Con el suavizante ocurre algo parecido.
Llenar demasiado su compartimento puede hacer que queden residuos espesos en el dispensador.
Además, el suavizante debe colocarse únicamente en el compartimento correspondiente y sin superar la marca máxima indicada.
Mantener limpia esta pequeña pieza permite que el producto se libere correctamente durante el ciclo.
### No olvides dejar ventilar la lavadora
Después de terminar un lavado, el interior de la máquina continúa húmedo durante bastante tiempo.
Cerrar inmediatamente la puerta y el cajón puede favorecer la aparición de olores.

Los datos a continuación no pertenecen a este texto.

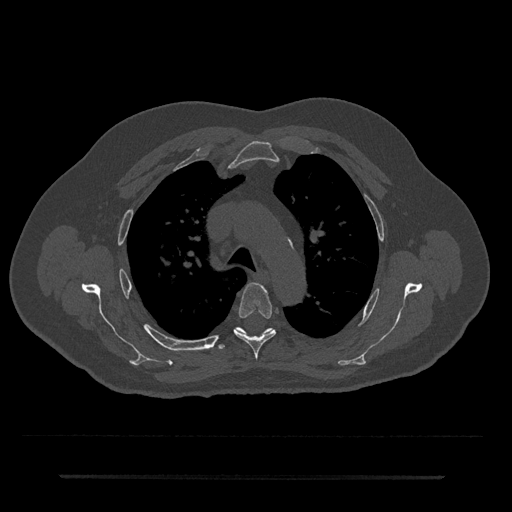
CT including the spine, one axial slice; position 519 of 797 along the scan axis; reconstruction kernel Br40s/3; 120 kVp; bone window (W 1800 / L 400 HU); 0.5 mm slice thickness; 512 × 512 image matrix. Patient: male, 69 years. Case-level facts recorded for this patient, not image findings: primary cancer: prostate.
Structures marked on this image (semi-automatically segmented with operator editing):
- T4 vertebra: bounding box <234,283,276,360> (left, top, right, bottom; pixels)
- T5 vertebra: <218,327,274,349>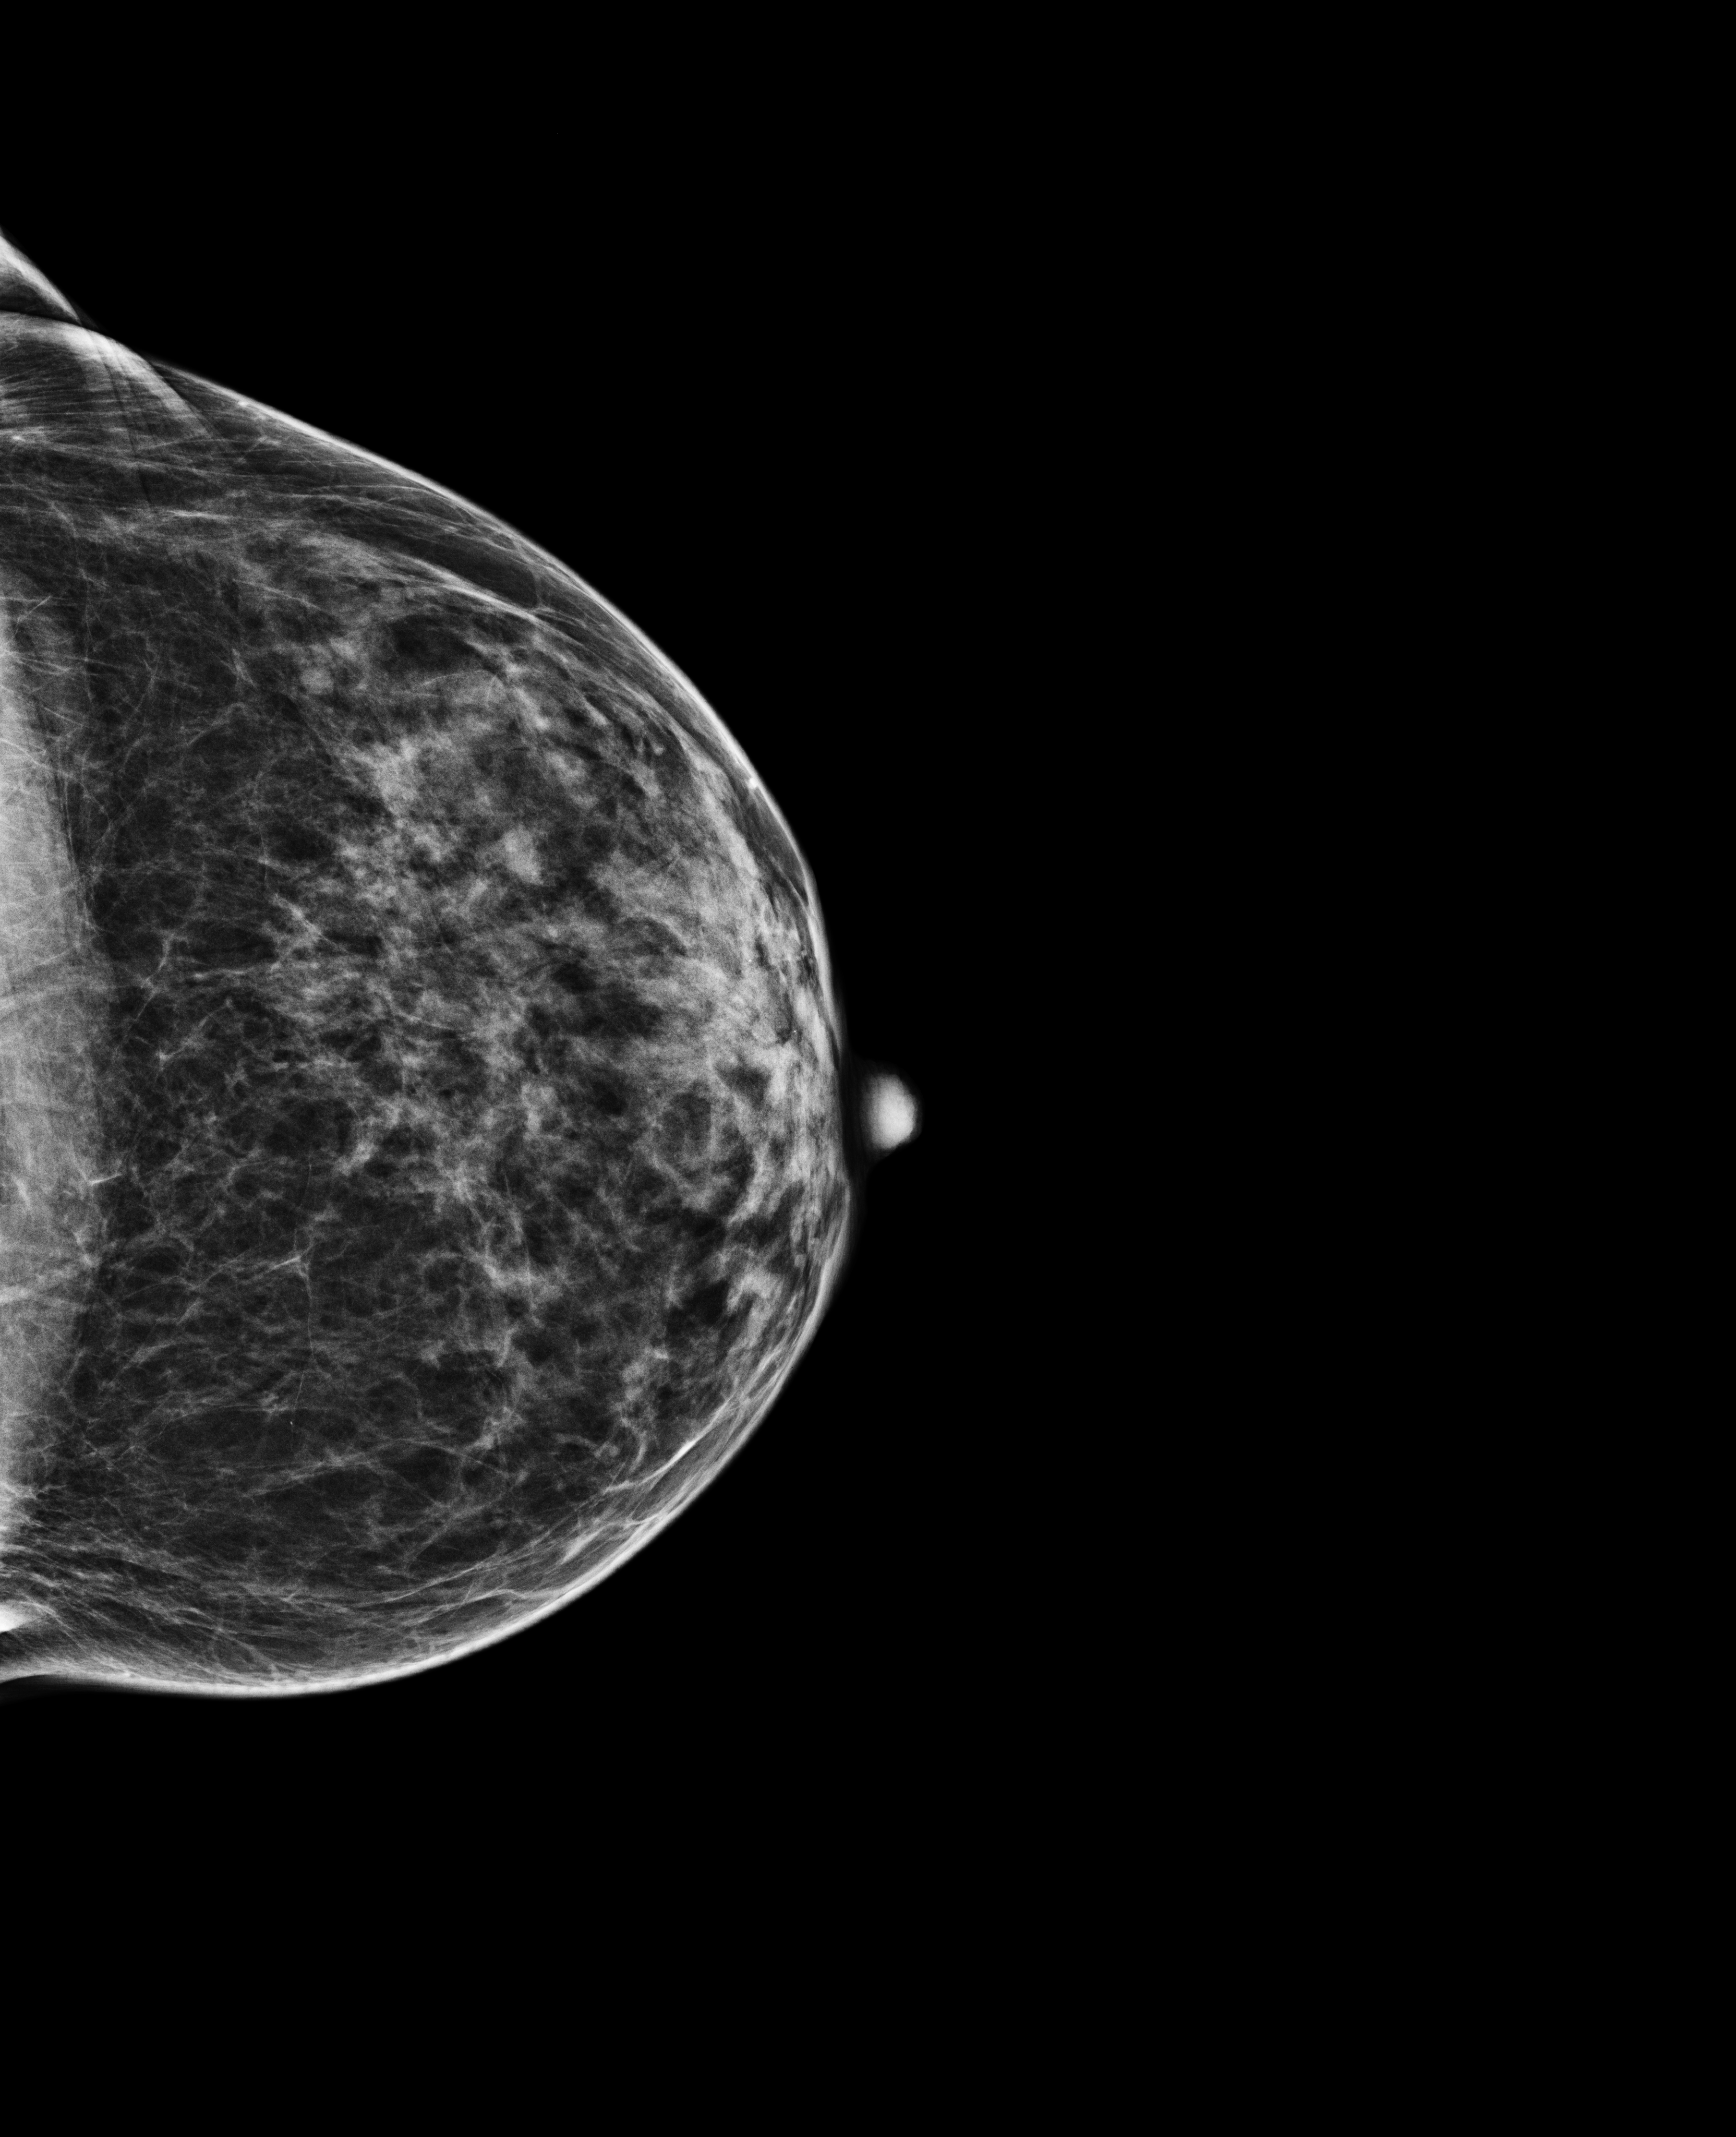
Annual screening mammography examination. Patient aged 51 years (female).
Image type: full-field digital mammogram. Breast: left. Projection: CC view.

Cuando sea posible, dejar la puerta ligeramente abierta y mantener el dispensador ventilado ayuda a que la humedad se evapore.
También es recomendable revisar periódicamente la goma alrededor de la puerta, donde pueden quedar agua, pelusas y pequeños residuos.
### El resultado fue más evidente de lo que esperaba
Después de limpiar correctamente el dispensador y comenzar a utilizar cantidades más razonables de detergente y suavizante, noté una diferencia.
La ropa empezó a salir con un olor más fresco, las toallas tenían menos residuos y el interior de la lavadora se mantenía mucho más limpio.
Lo más sorprendente es que no tuve que comprar ningún producto especial ni cambiar de electrodoméstico.
Simplemente necesitaba prestar atención a una parte de la lavadora que había ignorado durante años.
Desde entonces intento limpiar el cajón regularmente en lugar de esperar a que aparezcan manchas u olores.
Es una tarea sencilla que requiere pocos minutos, pero puede ayudar a mantener la lavadora en mejores condiciones y evitar que los residuos acumulados terminen afectando a cada nuevo lavado.
A veces, mejorar la forma en que lavamos la ropa no consiste en encontrar un detergente más caro, sino en aprender a utilizar correctamente algo tan sencillo como el dispensador de nuestra propia lavadora.